MongoDB
===========



a ``MongoClient`` instance provides connection to MongoDB Server, each server can host multiple databases which can be retrieved with ``connection.database_name`` which can then contain multiple ``collections`` with different documents.

In [176]:
from dotenv import load_dotenv
import os
from pymongo import MongoClient, InsertOne, DeleteOne, DeleteMany, UpdateOne, UpdateMany
import pymongo
from decimal import Decimal
import json
from bson.objectid import ObjectId

In [177]:
try:
    load_dotenv()
    usr = os.getenv("mongo_usr")
    pwd = os.getenv("mongo_pw")
except Exception as e:
    exit()

In [178]:
client = MongoClient(f'mongodb://{usr}:{pwd}@localhost:27017/')
client

MongoClient(host=['localhost:27017'], document_class=dict, tz_aware=False, connect=True)

Create a database called ``phonebook`` and a collection called ``people``

Once the database is retrieved, collections can be accessed as attributes of the database itself.

A MongoDB document is actually just a Python Dictionary, inserting a document is as simple as telling pymongo to insert the dictionary into the collection. Each document can have its own structure, can contain different data and you are not required to declare and structure of the collection. Not existing collections will be automatically created on the insertion of the first document

Insert an object in the database: ``data = {'name': 'Alessandro', 'phone': '+39123456789'}``

In [179]:
db = client['phonebook']
collection = db['people']

In [180]:
data = {'name': 'Alessandro', 'phone': '+39123456789'}
collection.insert_one(data)

InsertOneResult(ObjectId('669fc65c2a221cfbf59b8fb4'), acknowledged=True)

Fetching back inserted document can be done using ``find`` and ``find_one`` methods of collections. Both methods accept a query expression that filters the returned documents. Omitting it means retrieving all the documents (or in case of find_one the first document).

In [181]:
collection.find_one()

{'_id': ObjectId('669f77c64a3e41501a7d9df4'),
 'name': 'John',
 'phone': '+39123456789'}

Filters in mongodb are described by Documents themselves, so in case of PyMongo they are dictionaries too.
A filter can be specified in the form ``{'field': value}``. 
By default filtering is performed by *equality* comparison, this can be changed by specifying a query operator in place of the value.

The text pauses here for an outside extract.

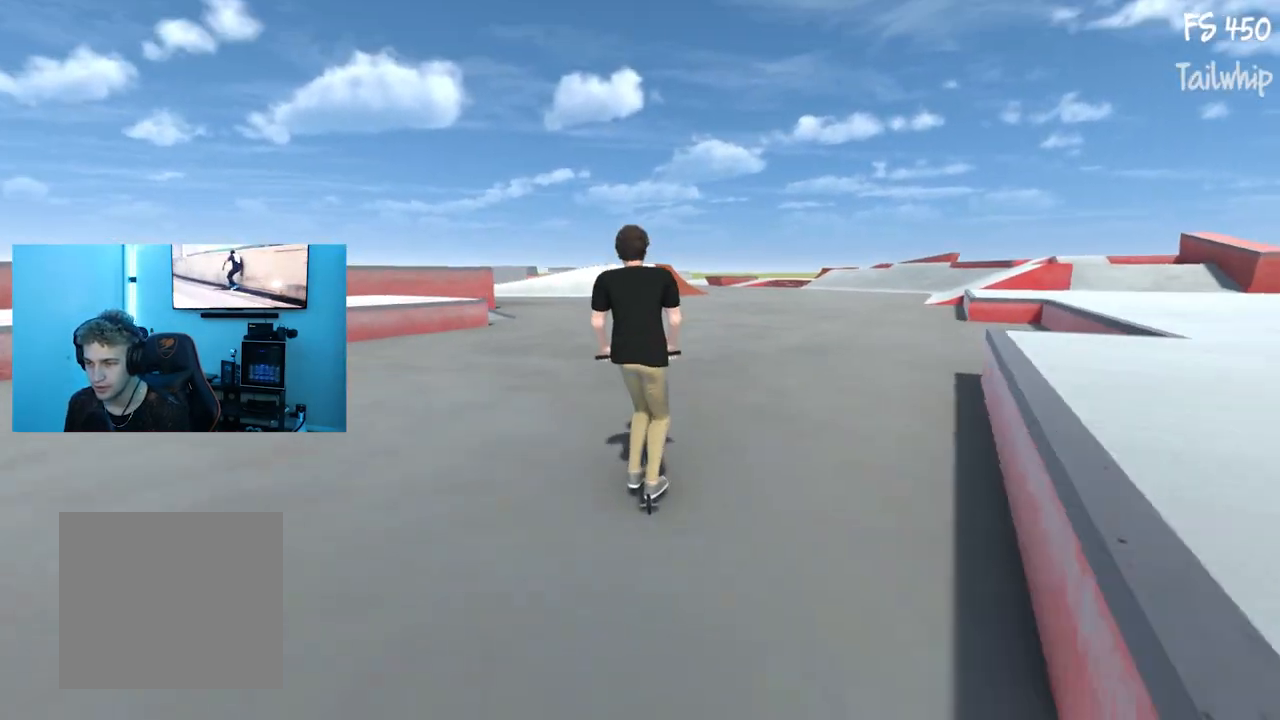
{"buttons": [], "left_stick": "right", "right_stick": "center", "events": [[200, "left_stick", "right"]]}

Query operators by convention start with a ``$`` sign and can be specified as ``{'field': {'operator': value}}``.
Full list of query operators is available at http://docs.mongodb.org/manual/reference/operator/query/

Find a person that has an object id greather than ``53b30ff57ab71c051823b031``we can achieve that with using ``find_one``:

In [182]:
collection.find_one({"_id": {"$gt": ObjectId("53b30ff57ab71c051823b031")}})

{'_id': ObjectId('669f77c64a3e41501a7d9df4'),
 'name': 'John',
 'phone': '+39123456789'}

Updating Documents
---------------------

Updating documents in MongoDB can be performed with the ``update_one`` or ``update_many`` method of the collection. Updating is actually one of the major sources of issues for new users as it doesn't change values in document like it does on SQL based databases, but instead it replaces the document with a new one.

What you usually want to do is actually using the ``$set`` operator which changes the existing document instead of replacing it with a new one. Read docs: https://pymongo.readthedocs.io/en/stable/api/pymongo/collection.html#pymongo.collection.Collection.update_one

In [183]:
# Find the document with name Alessandro and print it
print(collection.find_one({'name': {"$eq": "Alessandro"}}))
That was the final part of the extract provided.